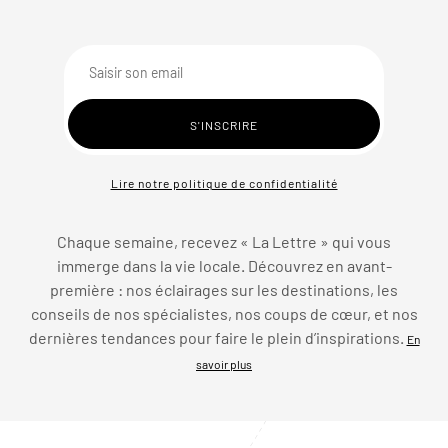
Lire notre politique de confidentialité
Chaque semaine, recevez « La Lettre » qui vous
immerge dans la vie locale. Découvrez en avant-
première : nos éclairages sur les destinations, les
conseils de nos spécialistes, nos coups de cœur, et nos
dernières tendances pour faire le plein d’inspirations.
En
savoir plus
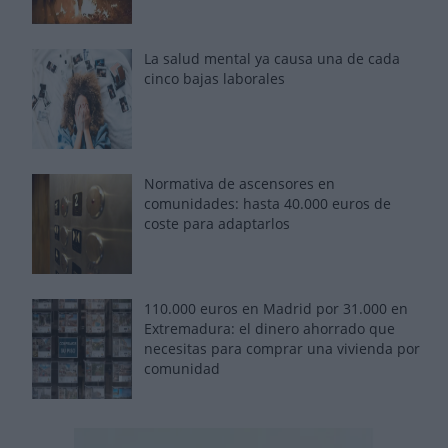
La salud mental ya causa una de cada
cinco bajas laborales
Normativa de ascensores en
comunidades: hasta 40.000 euros de
coste para adaptarlos
110.000 euros en Madrid por 31.000 en
Extremadura: el dinero ahorrado que
necesitas para comprar una vivienda por
comunidad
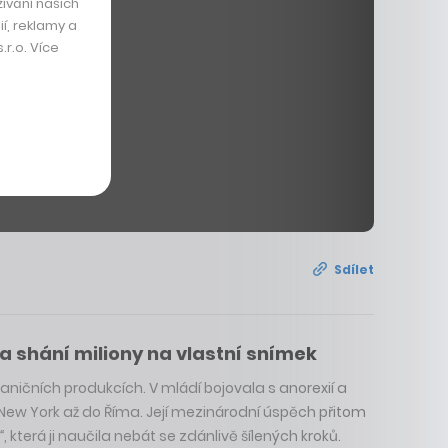
ívání našich
í, reklamy a
r.o. Více
Sdílet
a shání miliony na vlastní snímek
aničních produkcích. V mládí bojovala s anorexií a
 New York až do Říma. Její mezinárodní úspěch přitom
“
, která ji naučila nebát se zdánlivě šílených kroků.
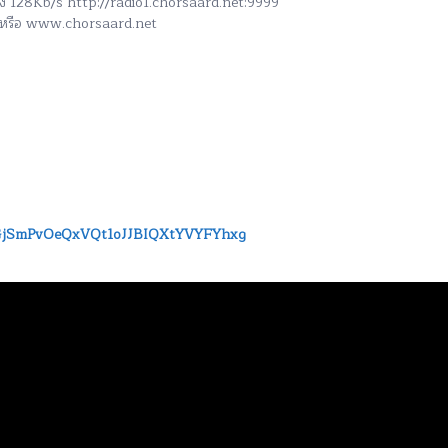
สูง 128Kb/s http://radio1.chorsaard.net:9999
h หรือ www.chorsaard.net
L3oGjSmPvOeQxVQt1oJJBIQXtYVYFYhxg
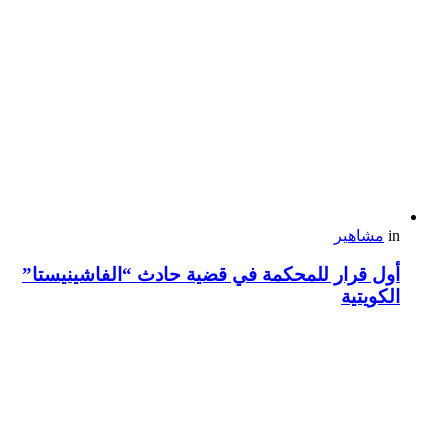
in
مشاهير
أول قرار للمحكمة في قضية حادث “الفاشينيستا”
الكويتية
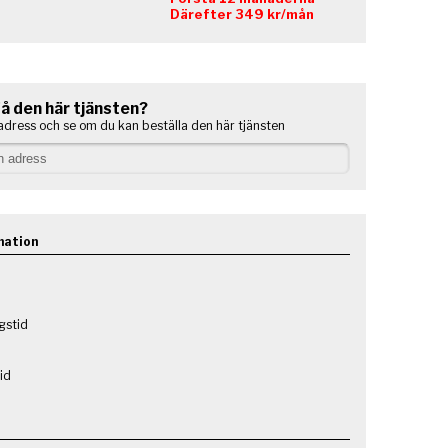
Därefter 349 kr/mån
få den här tjänsten?
adress och se om du kan beställa den här tjänsten
mation
gstid
id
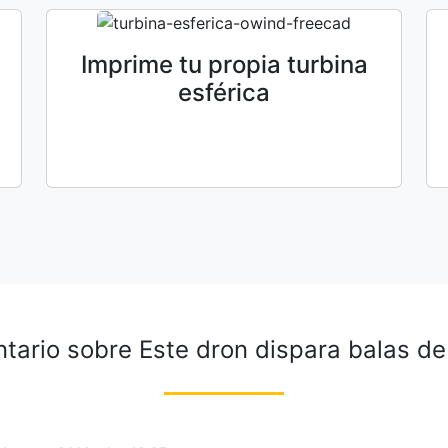
Imprime tu propia turbina
esférica
ntario sobre
Este dron dispara balas de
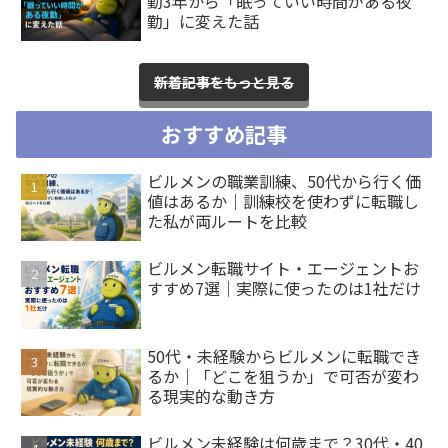
勤3年から「眠っていい時間がある夜
勤」に変えた話
新着記事をもっと見る
おすすめ記事
ビルメンの職業訓練、50代から行く価
値はあるか｜訓練校を使わずに転職し
た私が両ルートを比較
ビルメン転職サイト・エージェントお
すすめ7選｜実際に使ったのは1社だけ
50代・未経験からビルメンに転職でき
るか｜「どこを狙うか」で可否が変わ
る現実的な動き方
ビルメン未経験は何歳まで？30代・40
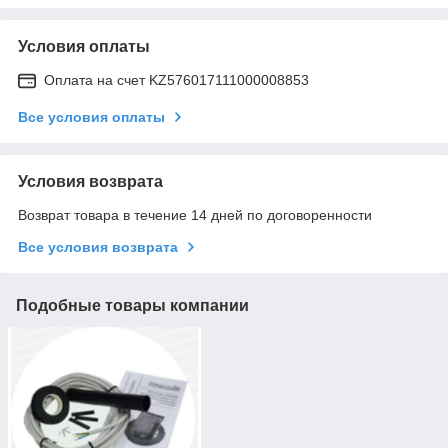
Условия оплаты
Оплата на счет KZ576017111000008853
Все условия оплаты
Условия возврата
Возврат товара в течение 14 дней по договоренности
Все условия возврата
Подобные товары компании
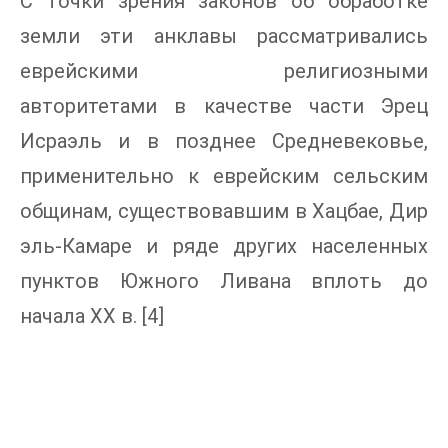
С точки зрения законов об обработке
земли эти анклавы рассматривались
еврейскими религиозными
авторитетами в качестве части Эрец
Исраэль и в позднее Средневековье,
применительно к еврейским сельским
общинам, существовавшим в Хацбае, Дир
эль-Камаре и ряде других населенных
пунктов Южного Ливана вплоть до
начала ХХ в. [4]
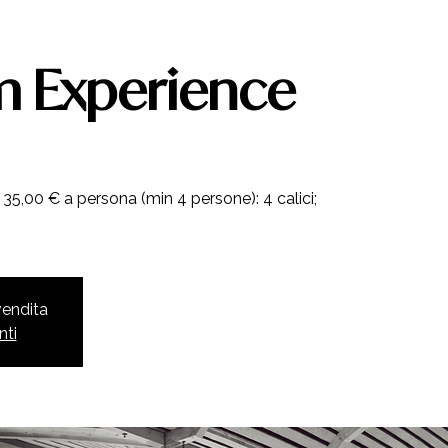
 Experience
35,00 € a persona (min 4 persone): 4 calici;
 vendita
nti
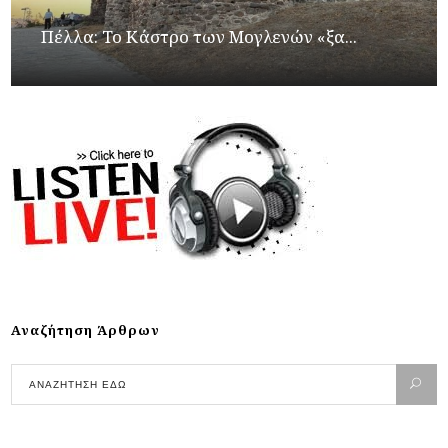
Πέλλα: Το Κάστρο των Μογλενών «ξα...
Αναζήτηση Άρθρων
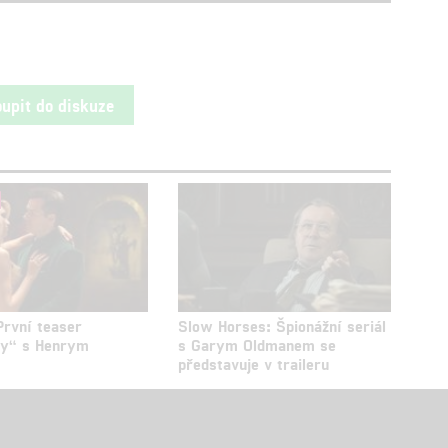
oupit do diskuze
První teaser
Slow Horses: Špionážní seriál
ky“ s Henrym
s Garym Oldmanem se
představuje v traileru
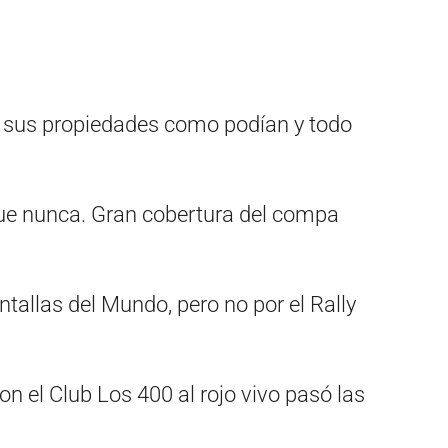
 sus propiedades como podían y todo
ue nunca. Gran cobertura del compa
ntallas del Mundo, pero no por el Rally
 con el Club Los 400 al rojo vivo pasó las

[Task objective]
Give back exactly the run of lines that opens the material above and ends at the line with "Подобные товары компании". Omit the pictures.

[Result of the task]
Lire notre politique de confidentialité
Chaque semaine, recevez « La Lettre » qui vous
immerge dans la vie locale. Découvrez en avant-
première : nos éclairages sur les destinations, les
conseils de nos spécialistes, nos coups de cœur, et nos
dernières tendances pour faire le plein d’inspirations.
En
savoir plus
La salud mental ya causa una de cada
cinco bajas laborales
Normativa de ascensores en
comunidades: hasta 40.000 euros de
coste para adaptarlos
110.000 euros en Madrid por 31.000 en
Extremadura: el dinero ahorrado que
necesitas para comprar una vivienda por
comunidad
ívání našich
í, reklamy a
r.o. Více
Sdílet
a shání miliony na vlastní snímek
aničních produkcích. V mládí bojovala s anorexií a
 New York až do Říma. Její mezinárodní úspěch přitom
“
, která ji naučila nebát se zdánlivě šílených kroků.
สูง 128Kb/s http://radio1.chorsaard.net:9999
h หรือ www.chorsaard.net
L3oGjSmPvOeQxVQt1oJJBIQXtYVYFYhxg
in
مشاهير
أول قرار للمحكمة في قضية حادث “الفاشينيستا”
الكويتية
Därefter 349 kr/mån
få den här tjänsten?
adress och se om du kan beställa den här tjänsten
mation
gstid
id
Imprime tu propia turbina
esférica
ntario sobre
Este dron dispara balas de
勤3年から「眠っていい時間がある夜
勤」に変えた話
新着記事をもっと見る
おすすめ記事
ビルメンの職業訓練、50代から行く価
値はあるか｜訓練校を使わずに転職し
た私が両ルートを比較
ビルメン転職サイト・エージェントお
すすめ7選｜実際に使ったのは1社だけ
50代・未経験からビルメンに転職でき
るか｜「どこを狙うか」で可否が変わ
る現実的な動き方
ビルメン未経験は何歳まで？30代・40
Условия оплаты
Оплата на счет KZ576017111000008853
Все условия оплаты
Условия возврата
Возврат товара в течение 14 дней по договоренности
Все условия возврата
Подобные товары компании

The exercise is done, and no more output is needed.